Transcreva na íntegra e sem nenhuma alteração o trecho sobre a corrupção nas obras da Petrobras e o Centrão.

**Trecho da página**
-----

O mais irritante é que os erros, os atrasos e os superfaturamentos (nos navios e plataformas, nas refinarias e nos oleodutos e gasodutos) eram atribuídos à “curva do aprendizado”, eufemismo dentro do qual cabia tudo, da incompetência à rapinagem articulada. As revelações das delações premiadas foram confirmadas por vários outros depoimentos no colar de empreiteiras (no Brasil e no exterior, onde a Odebrecht, a Camargo Correa, a Andrade Gutierrez e a Queirós Galvão, para citar algumas) foram condenadas a multas pesadas. A narrativa de que só pessoas em postos chave da Petrobras eram corruptas é só um lado da moeda. As empresas e seus dirigentes e donos se locupletaram a valer, e sabiam muito bem as regras do jogo. Tudo foi facilitado com a nefasta reserva de mercado garantida pela Constituinte às empreiteiras nas concorrências internacionais (o Banco Mundial queria derrubar isso na metade dos anos 80, alegando que o cartel das empreiteiras brasileiras permitia-lhes onerar em pelo menos 15% os preços sem a concorrência de empresas estrangeiras). De lá para cá as margens dos sobrepreços quase dobraram. O cartel bancário conseguiu evitar a entrada de bancos estrangeiros. E quem manobrou isso no Congresso: o Centrão, arremedo de interesses difusos cooptados no baixo clero e nos políticos especializados em fazer “lobbies”. O Centrão nasceu assim. E como diz o velho ditado,”pau que nasce torto, não tem jeito, morre torto”. Ou como dizia o Barão de Itararé: “De onde não se espera nada, é que não vem nada mesmo” [que preste, digo eu]. De lá pra cá, só piorou o Centrão.

-----

**Dados disponíveis**

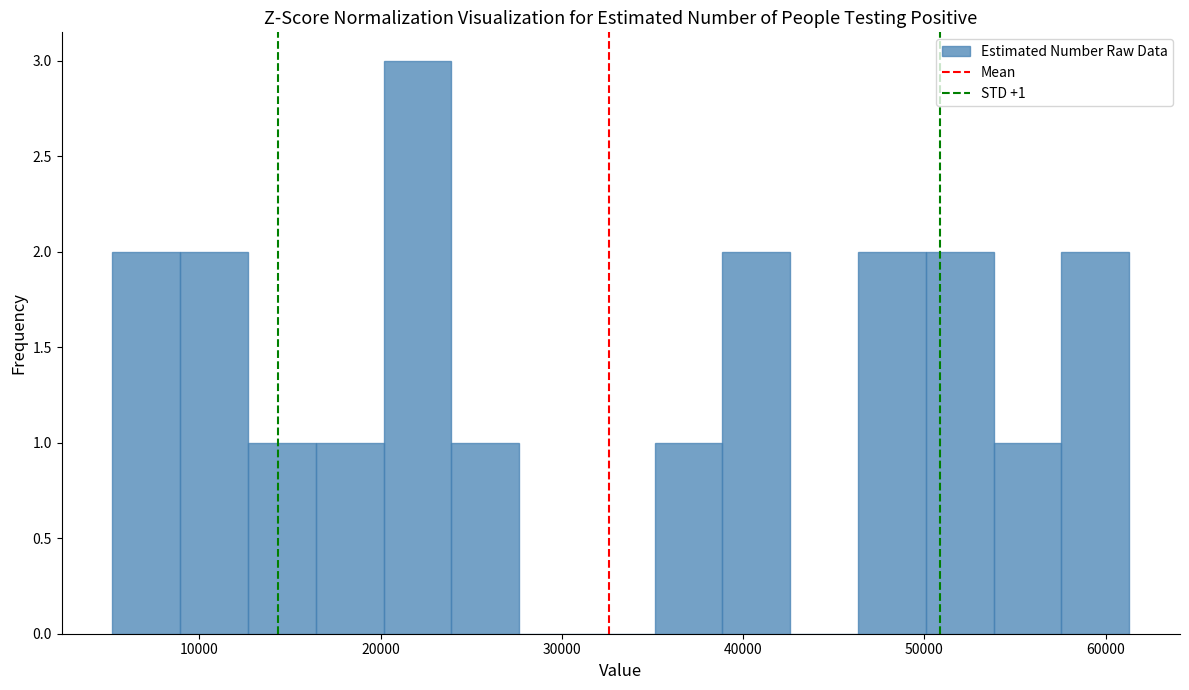

Read against the x-axis, roughly where is the centre of the tallest bar?

22000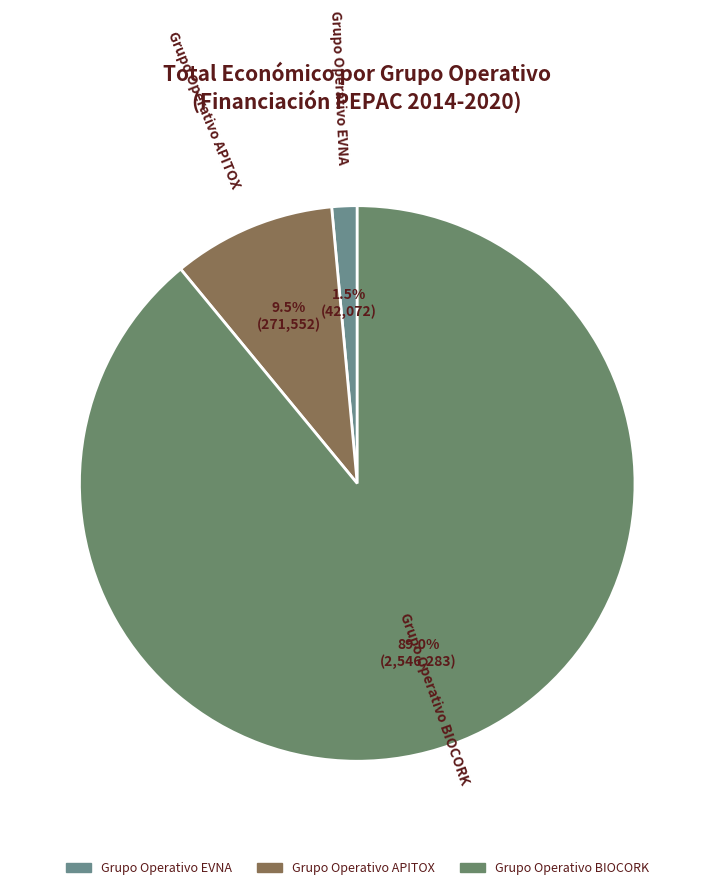

Count the number of slices in the pie.

3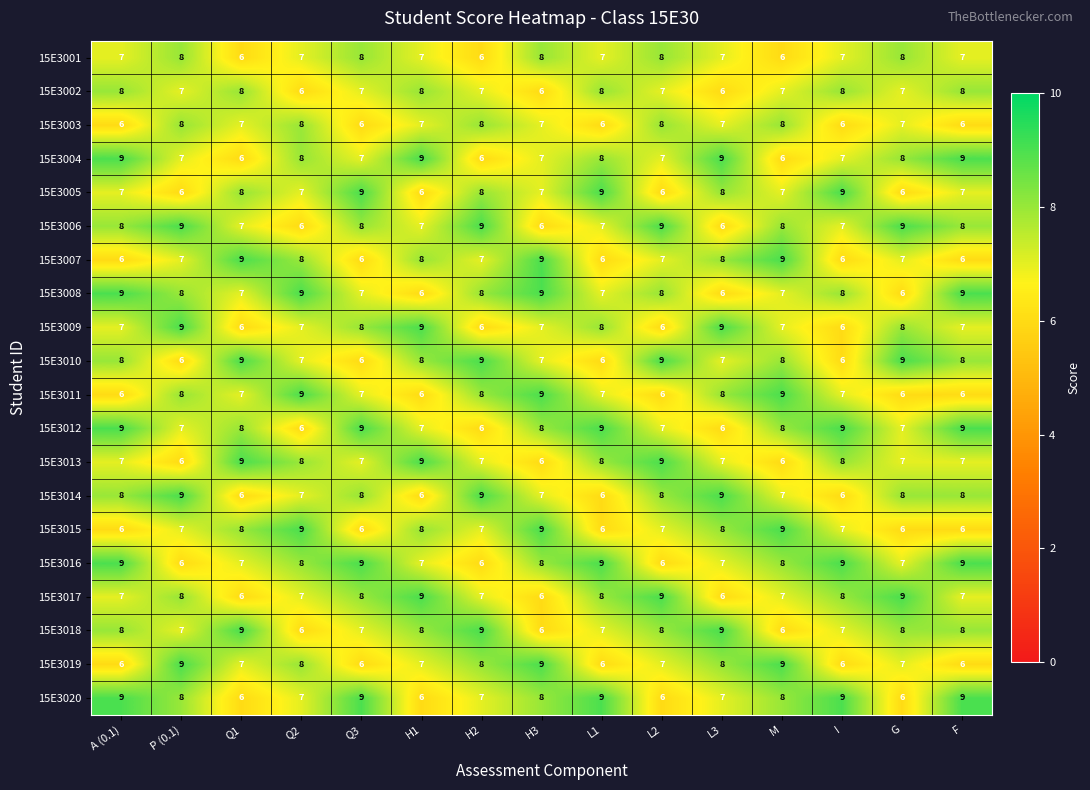

What is the minimum value for 15E3011?

6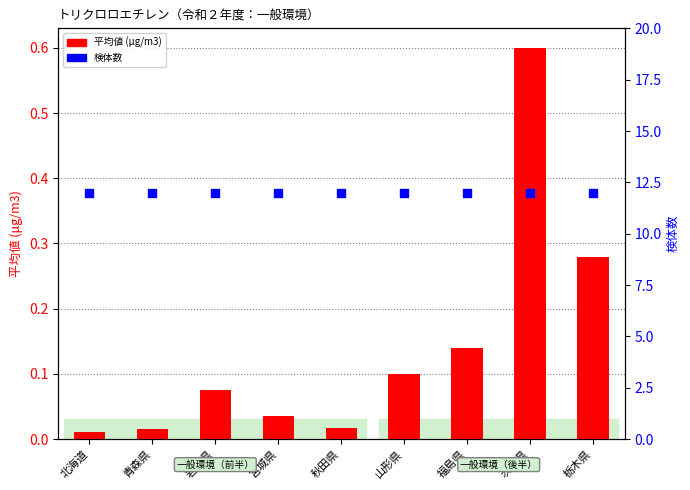

Which series has the largest Y range (max minus min)?

平均値 (μg/m3)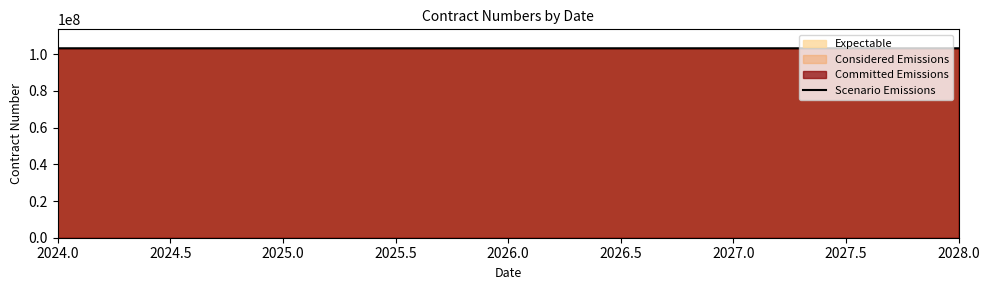

What position from the left is 2026.0?

3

-----

**Resposta escrita**
O mais irritante é que os erros, os atrasos e os superfaturamentos (nos navios e plataformas, nas refinarias e nos oleodutos e gasodutos) eram atribuídos à “curva do aprendizado”, eufemismo dentro do qual cabia tudo, da incompetência à rapinagem articulada. As revelações das delações premiadas foram confirmadas por vários outros depoimentos no colar de empreiteiras (no Brasil e no exterior, onde a Odebrecht, a Camargo Correa, a Andrade Gutierrez e a Queirós Galvão, para citar algumas) foram condenadas a multas pesadas. A narrativa de que só pessoas em postos chave da Petrobras eram corruptas é só um lado da moeda. As empresas e seus dirigentes e donos se locupletaram a valer, e sabiam muito bem as regras do jogo. Tudo foi facilitado com a nefasta reserva de mercado garantida pela Constituinte às empreiteiras nas concorrências internacionais (o Banco Mundial queria derrubar isso na metade dos anos 80, alegando que o cartel das empreiteiras brasileiras permitia-lhes onerar em pelo menos 15% os preços sem a concorrência de empresas estrangeiras). De lá para cá as margens dos sobrepreços quase dobraram. O cartel bancário conseguiu evitar a entrada de bancos estrangeiros. E quem manobrou isso no Congresso: o Centrão, arremedo de interesses difusos cooptados no baixo clero e nos políticos especializados em fazer “lobbies”. O Centrão nasceu assim. E como diz o velho ditado,”pau que nasce torto, não tem jeito, morre torto”. Ou como dizia o Barão de Itararé: “De onde não se espera nada, é que não vem nada mesmo” [que preste, digo eu]. De lá pra cá, só piorou o Centrão.